### Work to complete
Copy out the records below, changing "locality" to "site" wherever it occurs and leaving everything else unchanged.

_ _ _ _ _ _ _

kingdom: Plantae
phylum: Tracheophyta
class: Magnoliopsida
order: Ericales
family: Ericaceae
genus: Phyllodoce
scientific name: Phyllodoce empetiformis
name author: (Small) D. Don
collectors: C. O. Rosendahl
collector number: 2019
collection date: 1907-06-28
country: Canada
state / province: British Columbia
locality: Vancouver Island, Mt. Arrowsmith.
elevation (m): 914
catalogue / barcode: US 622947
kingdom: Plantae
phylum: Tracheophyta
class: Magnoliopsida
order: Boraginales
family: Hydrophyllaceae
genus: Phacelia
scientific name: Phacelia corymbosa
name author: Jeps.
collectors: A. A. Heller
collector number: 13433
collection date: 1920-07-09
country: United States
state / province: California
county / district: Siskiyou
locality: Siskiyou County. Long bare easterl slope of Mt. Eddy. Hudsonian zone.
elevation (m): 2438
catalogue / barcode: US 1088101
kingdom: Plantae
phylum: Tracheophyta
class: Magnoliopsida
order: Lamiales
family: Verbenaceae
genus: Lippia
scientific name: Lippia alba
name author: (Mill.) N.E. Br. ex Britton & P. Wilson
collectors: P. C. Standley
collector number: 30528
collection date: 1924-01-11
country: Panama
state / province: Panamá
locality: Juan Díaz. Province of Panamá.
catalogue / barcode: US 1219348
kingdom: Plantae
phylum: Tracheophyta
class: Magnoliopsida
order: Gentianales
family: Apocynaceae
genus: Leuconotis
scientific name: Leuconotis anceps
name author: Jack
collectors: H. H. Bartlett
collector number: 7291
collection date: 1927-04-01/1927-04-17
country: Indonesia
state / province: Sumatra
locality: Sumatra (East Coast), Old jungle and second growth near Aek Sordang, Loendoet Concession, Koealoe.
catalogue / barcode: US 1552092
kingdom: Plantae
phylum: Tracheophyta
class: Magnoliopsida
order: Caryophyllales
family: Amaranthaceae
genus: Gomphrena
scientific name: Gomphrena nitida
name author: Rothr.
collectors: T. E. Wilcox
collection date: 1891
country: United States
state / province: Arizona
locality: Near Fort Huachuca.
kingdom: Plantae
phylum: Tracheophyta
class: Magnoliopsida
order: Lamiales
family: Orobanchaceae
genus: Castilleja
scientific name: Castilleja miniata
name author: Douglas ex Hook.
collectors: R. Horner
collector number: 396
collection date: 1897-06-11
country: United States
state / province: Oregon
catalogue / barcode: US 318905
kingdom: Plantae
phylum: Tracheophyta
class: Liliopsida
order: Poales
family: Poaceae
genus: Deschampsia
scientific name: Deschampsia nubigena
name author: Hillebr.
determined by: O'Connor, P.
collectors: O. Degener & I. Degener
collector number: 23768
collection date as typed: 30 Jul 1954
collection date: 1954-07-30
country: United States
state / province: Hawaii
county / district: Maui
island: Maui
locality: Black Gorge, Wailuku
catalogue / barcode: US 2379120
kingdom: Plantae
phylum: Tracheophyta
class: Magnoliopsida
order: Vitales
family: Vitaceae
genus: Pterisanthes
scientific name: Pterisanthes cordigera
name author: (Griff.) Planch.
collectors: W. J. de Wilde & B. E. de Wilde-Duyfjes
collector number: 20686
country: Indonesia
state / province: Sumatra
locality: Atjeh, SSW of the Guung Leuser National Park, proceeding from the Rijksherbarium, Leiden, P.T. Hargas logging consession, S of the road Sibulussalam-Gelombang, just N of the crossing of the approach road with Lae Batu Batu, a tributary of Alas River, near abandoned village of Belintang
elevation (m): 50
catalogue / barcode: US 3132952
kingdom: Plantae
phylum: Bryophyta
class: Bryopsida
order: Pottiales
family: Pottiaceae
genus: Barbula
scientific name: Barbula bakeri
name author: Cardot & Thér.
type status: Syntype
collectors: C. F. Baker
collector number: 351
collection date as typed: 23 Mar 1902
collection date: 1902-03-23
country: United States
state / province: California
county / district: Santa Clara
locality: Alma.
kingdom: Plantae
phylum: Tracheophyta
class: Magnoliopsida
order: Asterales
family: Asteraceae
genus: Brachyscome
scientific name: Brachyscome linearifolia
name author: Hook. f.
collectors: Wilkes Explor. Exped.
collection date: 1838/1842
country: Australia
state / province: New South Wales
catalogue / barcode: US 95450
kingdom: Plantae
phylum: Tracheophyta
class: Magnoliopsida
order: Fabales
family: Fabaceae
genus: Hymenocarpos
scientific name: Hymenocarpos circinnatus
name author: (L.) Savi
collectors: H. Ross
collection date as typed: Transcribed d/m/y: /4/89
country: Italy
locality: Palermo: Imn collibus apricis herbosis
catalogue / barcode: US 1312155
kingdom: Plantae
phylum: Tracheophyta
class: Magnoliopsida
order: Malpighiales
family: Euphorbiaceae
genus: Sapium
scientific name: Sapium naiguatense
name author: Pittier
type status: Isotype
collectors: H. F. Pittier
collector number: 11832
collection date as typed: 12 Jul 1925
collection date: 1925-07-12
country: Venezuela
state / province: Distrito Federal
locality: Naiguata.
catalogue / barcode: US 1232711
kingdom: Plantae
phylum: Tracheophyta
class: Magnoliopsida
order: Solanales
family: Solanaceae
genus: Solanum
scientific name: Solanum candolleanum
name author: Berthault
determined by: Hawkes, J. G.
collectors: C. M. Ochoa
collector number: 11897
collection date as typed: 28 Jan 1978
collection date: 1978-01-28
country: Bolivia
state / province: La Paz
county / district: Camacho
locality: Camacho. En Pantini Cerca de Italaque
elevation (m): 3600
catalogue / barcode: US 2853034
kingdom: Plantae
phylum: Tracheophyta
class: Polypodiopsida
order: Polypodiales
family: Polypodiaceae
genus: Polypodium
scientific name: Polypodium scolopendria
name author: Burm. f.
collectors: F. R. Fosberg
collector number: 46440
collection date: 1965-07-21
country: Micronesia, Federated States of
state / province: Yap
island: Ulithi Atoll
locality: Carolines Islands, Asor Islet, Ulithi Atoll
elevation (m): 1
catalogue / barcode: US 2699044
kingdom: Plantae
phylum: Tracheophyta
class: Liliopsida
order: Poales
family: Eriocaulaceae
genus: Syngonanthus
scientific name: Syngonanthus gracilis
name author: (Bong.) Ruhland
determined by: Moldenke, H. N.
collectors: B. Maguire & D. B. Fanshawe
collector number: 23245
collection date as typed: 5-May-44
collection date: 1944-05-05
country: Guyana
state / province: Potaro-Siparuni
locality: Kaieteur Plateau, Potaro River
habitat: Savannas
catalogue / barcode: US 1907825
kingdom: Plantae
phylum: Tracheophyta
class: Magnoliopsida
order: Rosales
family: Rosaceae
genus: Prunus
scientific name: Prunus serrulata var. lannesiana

_ _ _ _ _ _ _

### Solution to this exercise
kingdom: Plantae
phylum: Tracheophyta
class: Magnoliopsida
order: Ericales
family: Ericaceae
genus: Phyllodoce
scientific name: Phyllodoce empetiformis
name author: (Small) D. Don
collectors: C. O. Rosendahl
collector number: 2019
collection date: 1907-06-28
country: Canada
state / province: British Columbia
site: Vancouver Island, Mt. Arrowsmith.
elevation (m): 914
catalogue / barcode: US 622947
kingdom: Plantae
phylum: Tracheophyta
class: Magnoliopsida
order: Boraginales
family: Hydrophyllaceae
genus: Phacelia
scientific name: Phacelia corymbosa
name author: Jeps.
collectors: A. A. Heller
collector number: 13433
collection date: 1920-07-09
country: United States
state / province: California
county / district: Siskiyou
site: Siskiyou County. Long bare easterl slope of Mt. Eddy. Hudsonian zone.
elevation (m): 2438
catalogue / barcode: US 1088101
kingdom: Plantae
phylum: Tracheophyta
class: Magnoliopsida
order: Lamiales
family: Verbenaceae
genus: Lippia
scientific name: Lippia alba
name author: (Mill.) N.E. Br. ex Britton & P. Wilson
collectors: P. C. Standley
collector number: 30528
collection date: 1924-01-11
country: Panama
state / province: Panamá
site: Juan Díaz. Province of Panamá.
catalogue / barcode: US 1219348
kingdom: Plantae
phylum: Tracheophyta
class: Magnoliopsida
order: Gentianales
family: Apocynaceae
genus: Leuconotis
scientific name: Leuconotis anceps
name author: Jack
collectors: H. H. Bartlett
collector number: 7291
collection date: 1927-04-01/1927-04-17
country: Indonesia
state / province: Sumatra
site: Sumatra (East Coast), Old jungle and second growth near Aek Sordang, Loendoet Concession, Koealoe.
catalogue / barcode: US 1552092
kingdom: Plantae
phylum: Tracheophyta
class: Magnoliopsida
order: Caryophyllales
family: Amaranthaceae
genus: Gomphrena
scientific name: Gomphrena nitida
name author: Rothr.
collectors: T. E. Wilcox
collection date: 1891
country: United States
state / province: Arizona
site: Near Fort Huachuca.
kingdom: Plantae
phylum: Tracheophyta
class: Magnoliopsida
order: Lamiales
family: Orobanchaceae
genus: Castilleja
scientific name: Castilleja miniata
name author: Douglas ex Hook.
collectors: R. Horner
collector number: 396
collection date: 1897-06-11
country: United States
state / province: Oregon
catalogue / barcode: US 318905
kingdom: Plantae
phylum: Tracheophyta
class: Liliopsida
order: Poales
family: Poaceae
genus: Deschampsia
scientific name: Deschampsia nubigena
name author: Hillebr.
determined by: O'Connor, P.
collectors: O. Degener & I. Degener
collector number: 23768
collection date as typed: 30 Jul 1954
collection date: 1954-07-30
country: United States
state / province: Hawaii
county / district: Maui
island: Maui
site: Black Gorge, Wailuku
catalogue / barcode: US 2379120
kingdom: Plantae
phylum: Tracheophyta
class: Magnoliopsida
order: Vitales
family: Vitaceae
genus: Pterisanthes
scientific name: Pterisanthes cordigera
name author: (Griff.) Planch.
collectors: W. J. de Wilde & B. E. de Wilde-Duyfjes
collector number: 20686
country: Indonesia
state / province: Sumatra
site: Atjeh, SSW of the Guung Leuser National Park, proceeding from the Rijksherbarium, Leiden, P.T. Hargas logging consession, S of the road Sibulussalam-Gelombang, just N of the crossing of the approach road with Lae Batu Batu, a tributary of Alas River, near abandoned village of Belintang
elevation (m): 50
catalogue / barcode: US 3132952
kingdom: Plantae
phylum: Bryophyta
class: Bryopsida
order: Pottiales
family: Pottiaceae
genus: Barbula
scientific name: Barbula bakeri
name author: Cardot & Thér.
type status: Syntype
collectors: C. F. Baker
collector number: 351
collection date as typed: 23 Mar 1902
collection date: 1902-03-23
country: United States
state / province: California
county / district: Santa Clara
site: Alma.
kingdom: Plantae
phylum: Tracheophyta
class: Magnoliopsida
order: Asterales
family: Asteraceae
genus: Brachyscome
scientific name: Brachyscome linearifolia
name author: Hook. f.
collectors: Wilkes Explor. Exped.
collection date: 1838/1842
country: Australia
state / province: New South Wales
catalogue / barcode: US 95450
kingdom: Plantae
phylum: Tracheophyta
class: Magnoliopsida
order: Fabales
family: Fabaceae
genus: Hymenocarpos
scientific name: Hymenocarpos circinnatus
name author: (L.) Savi
collectors: H. Ross
collection date as typed: Transcribed d/m/y: /4/89
country: Italy
site: Palermo: Imn collibus apricis herbosis
catalogue / barcode: US 1312155
kingdom: Plantae
phylum: Tracheophyta
class: Magnoliopsida
order: Malpighiales
family: Euphorbiaceae
genus: Sapium
scientific name: Sapium naiguatense
name author: Pittier
type status: Isotype
collectors: H. F. Pittier
collector number: 11832
collection date as typed: 12 Jul 1925
collection date: 1925-07-12
country: Venezuela
state / province: Distrito Federal
site: Naiguata.
catalogue / barcode: US 1232711
kingdom: Plantae
phylum: Tracheophyta
class: Magnoliopsida
order: Solanales
family: Solanaceae
genus: Solanum
scientific name: Solanum candolleanum
name author: Berthault
determined by: Hawkes, J. G.
collectors: C. M. Ochoa
collector number: 11897
collection date as typed: 28 Jan 1978
collection date: 1978-01-28
country: Bolivia
state / province: La Paz
county / district: Camacho
site: Camacho. En Pantini Cerca de Italaque
elevation (m): 3600
catalogue / barcode: US 2853034
kingdom: Plantae
phylum: Tracheophyta
class: Polypodiopsida
order: Polypodiales
family: Polypodiaceae
genus: Polypodium
scientific name: Polypodium scolopendria
name author: Burm. f.
collectors: F. R. Fosberg
collector number: 46440
collection date: 1965-07-21
country: Micronesia, Federated States of
state / province: Yap
island: Ulithi Atoll
site: Carolines Islands, Asor Islet, Ulithi Atoll
elevation (m): 1
catalogue / barcode: US 2699044
kingdom: Plantae
phylum: Tracheophyta
class: Liliopsida
order: Poales
family: Eriocaulaceae
genus: Syngonanthus
scientific name: Syngonanthus gracilis
name author: (Bong.) Ruhland
determined by: Moldenke, H. N.
collectors: B. Maguire & D. B. Fanshawe
collector number: 23245
collection date as typed: 5-May-44
collection date: 1944-05-05
country: Guyana
state / province: Potaro-Siparuni
site: Kaieteur Plateau, Potaro River
habitat: Savannas
catalogue / barcode: US 1907825
kingdom: Plantae
phylum: Tracheophyta
class: Magnoliopsida
order: Rosales
family: Rosaceae
genus: Prunus
scientific name: Prunus serrulata var. lannesiana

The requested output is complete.